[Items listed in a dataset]

===============

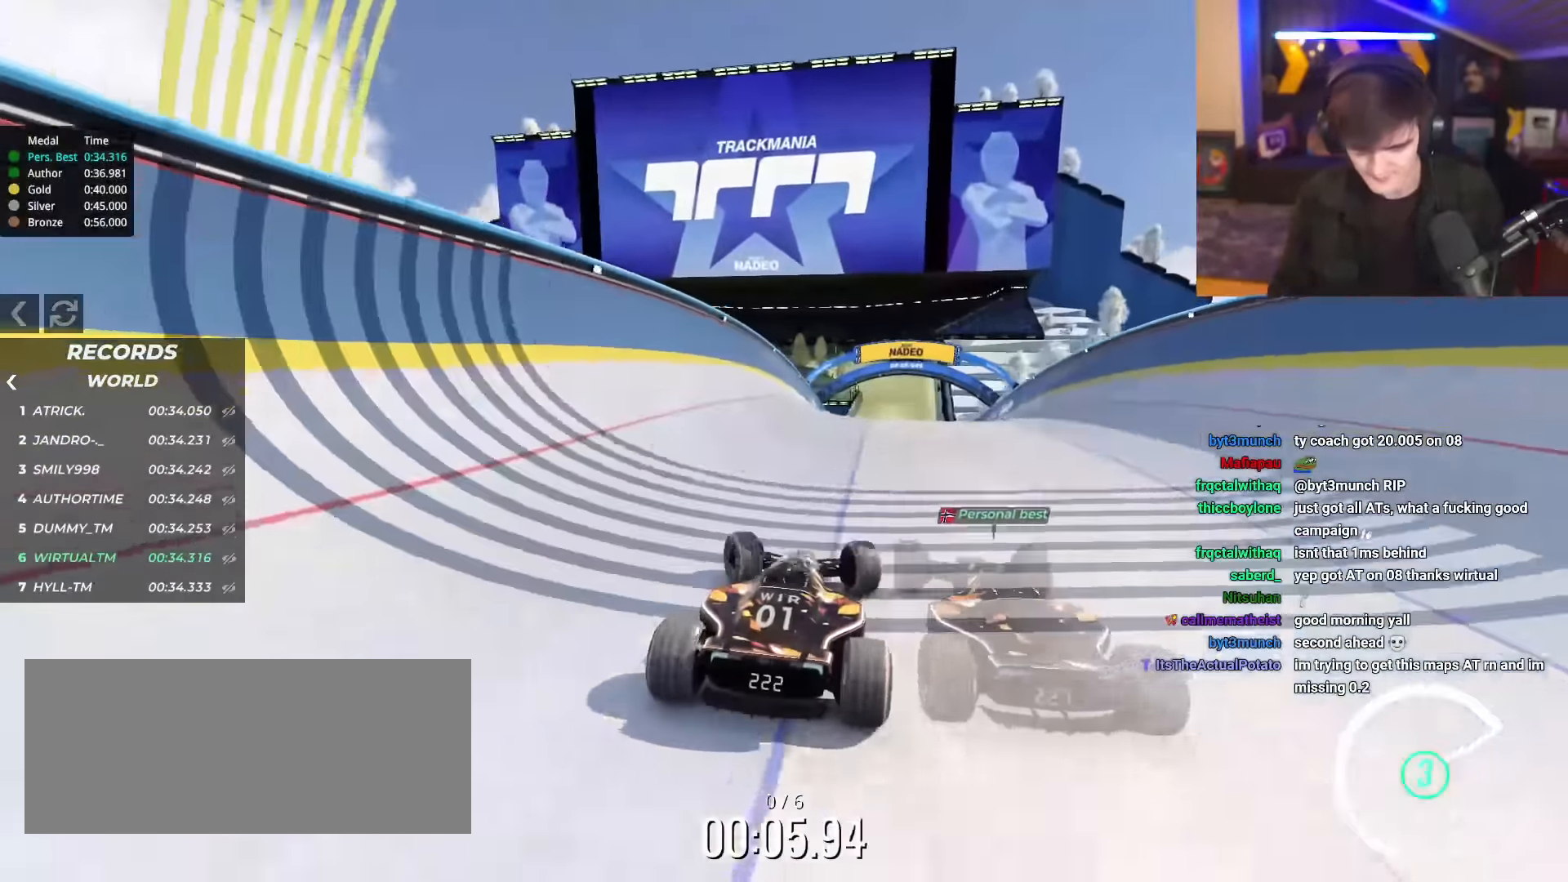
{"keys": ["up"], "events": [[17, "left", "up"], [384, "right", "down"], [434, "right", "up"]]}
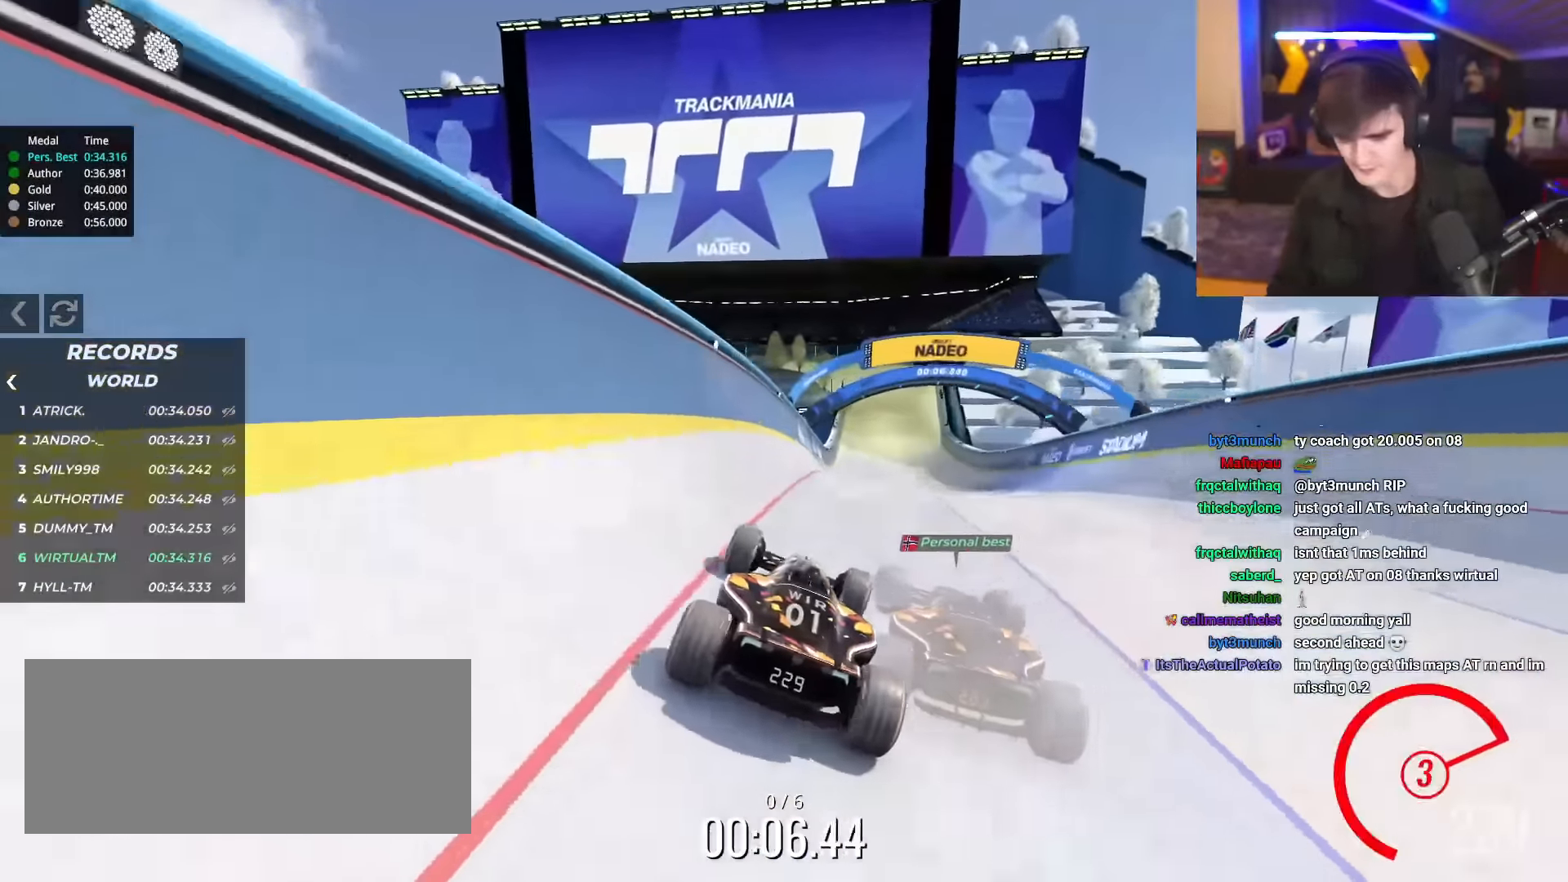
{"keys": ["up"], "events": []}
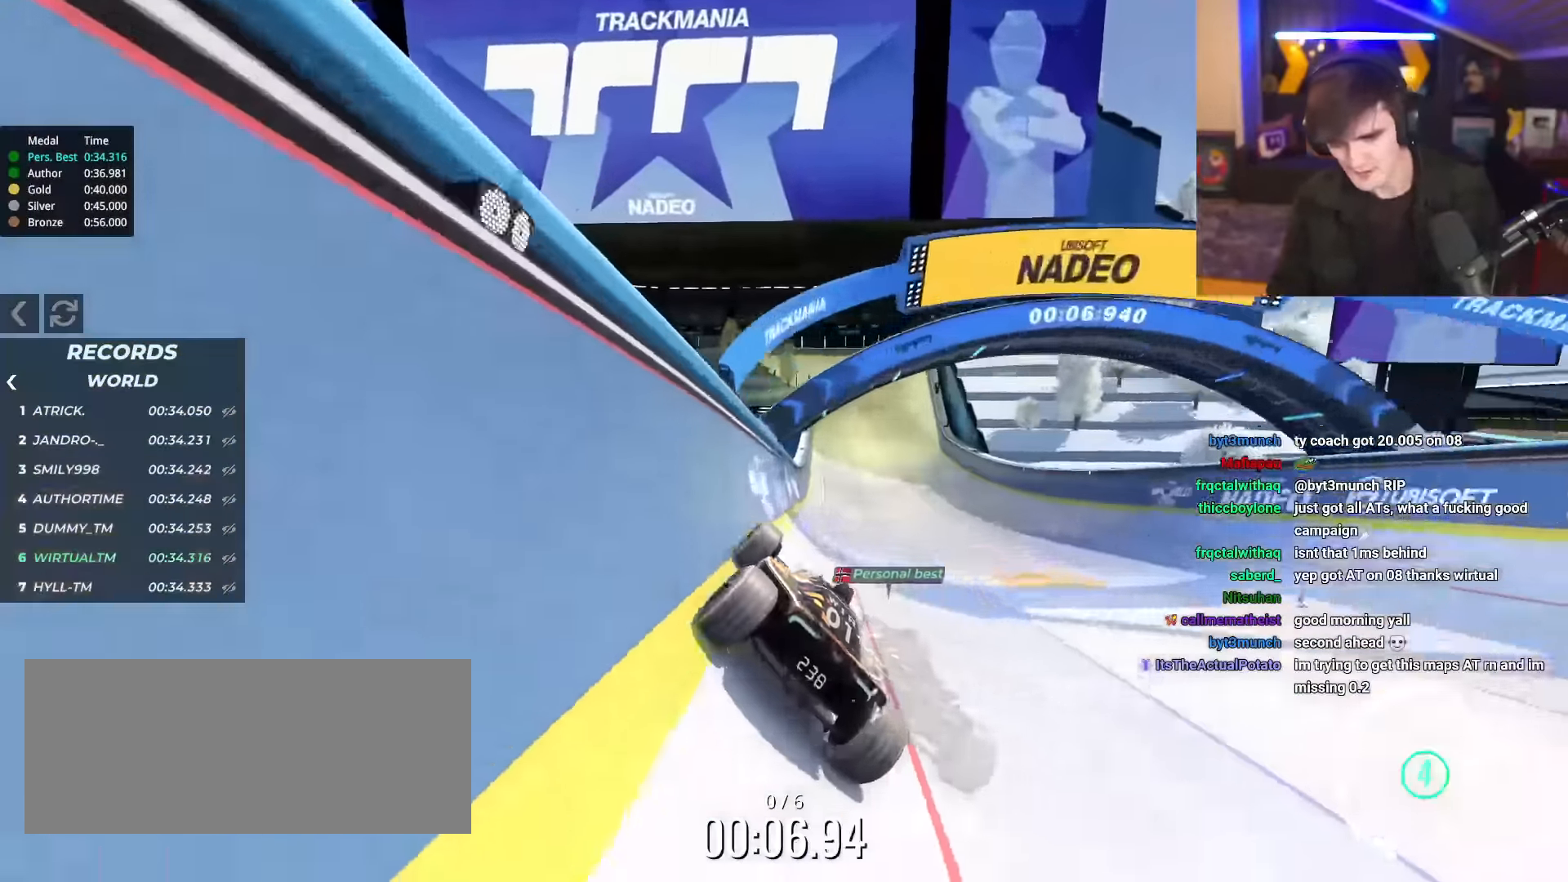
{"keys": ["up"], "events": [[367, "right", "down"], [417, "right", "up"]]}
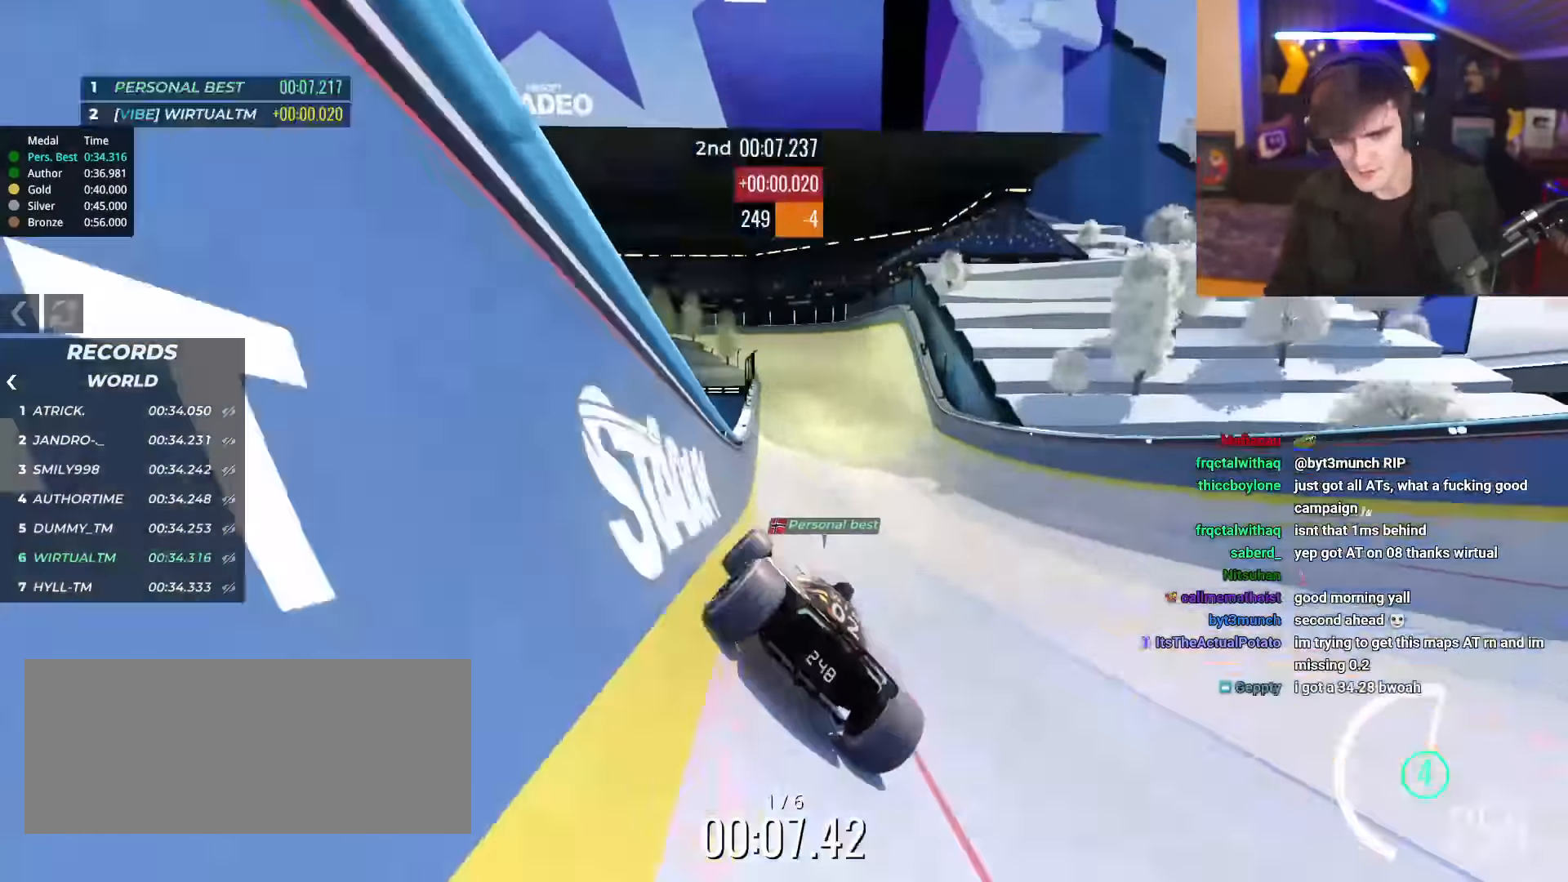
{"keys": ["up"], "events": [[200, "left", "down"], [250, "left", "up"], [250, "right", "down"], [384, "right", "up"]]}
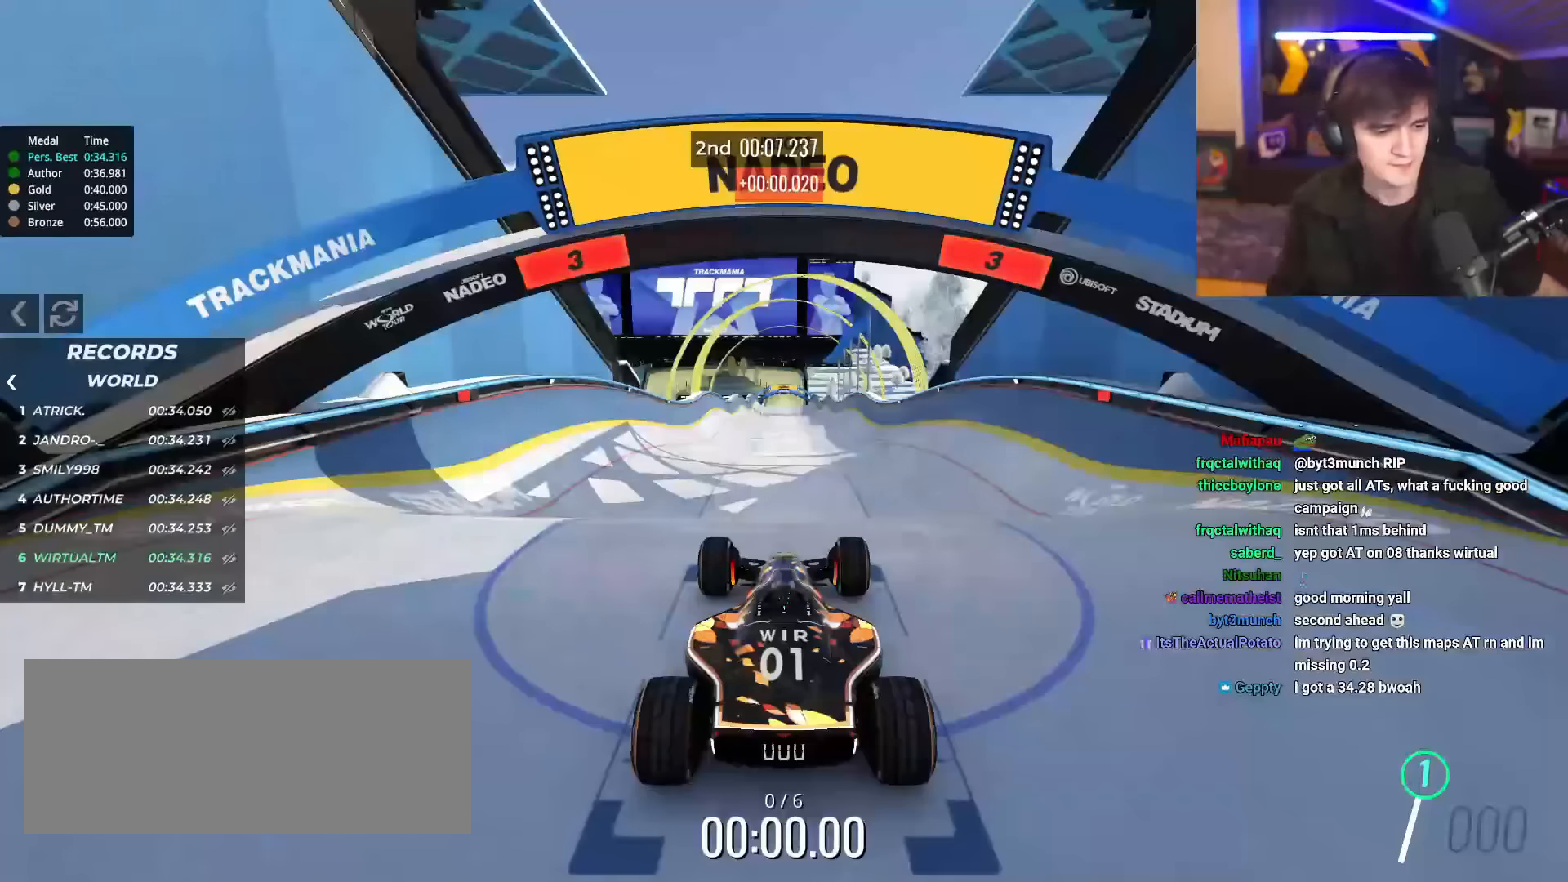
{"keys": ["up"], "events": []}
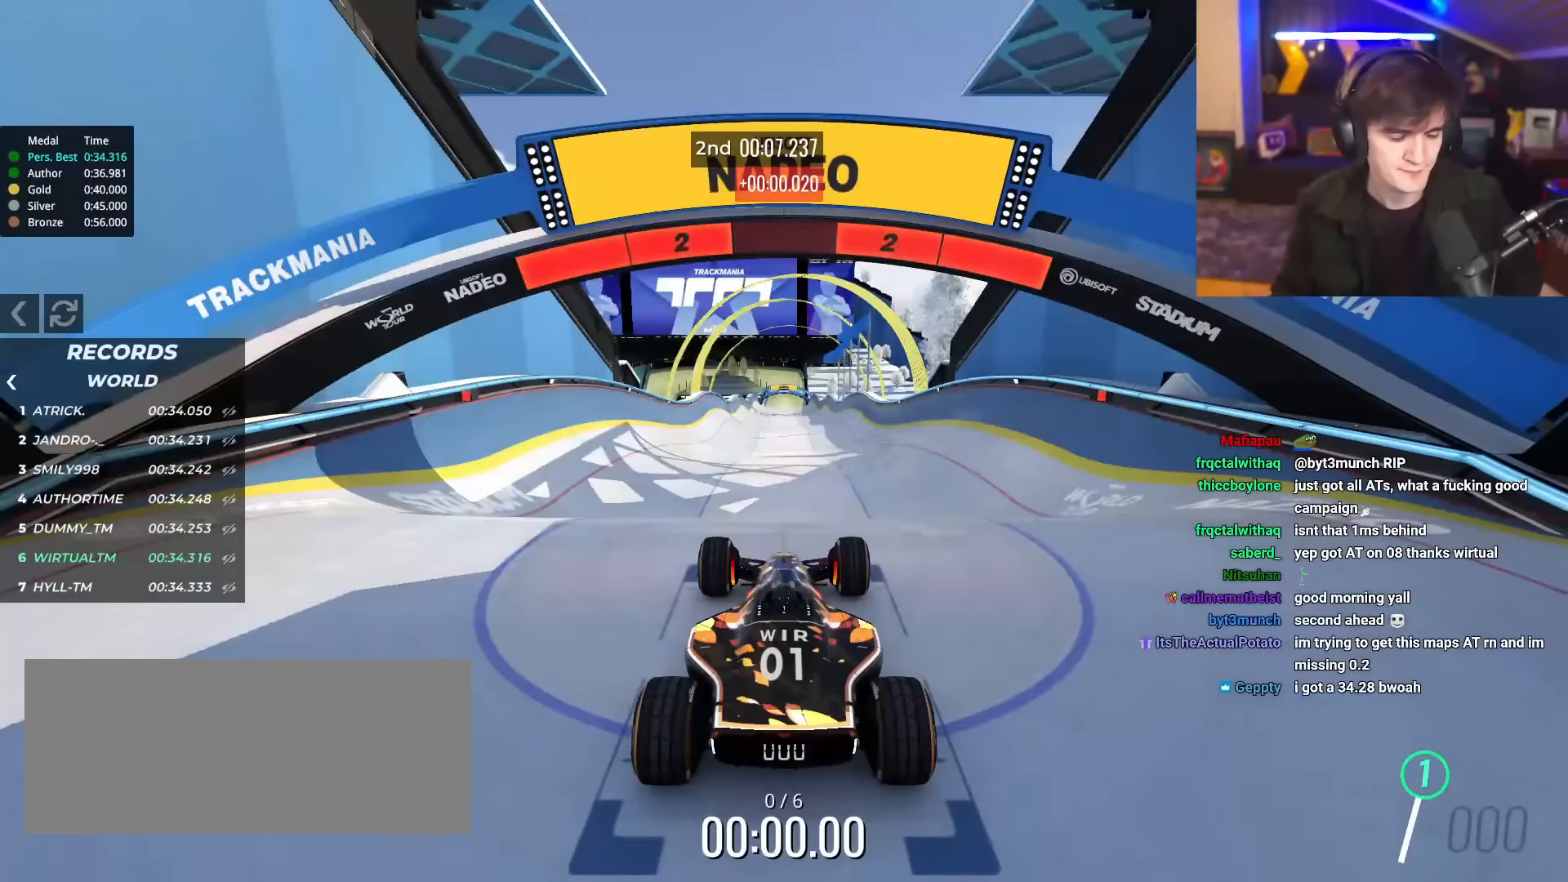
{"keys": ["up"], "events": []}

===============

• WHAT YOU NEED TO DO:
Within the entries, count the lines containing the string "down" and state nothing but the result.

• REPLY TO THE TASK:
3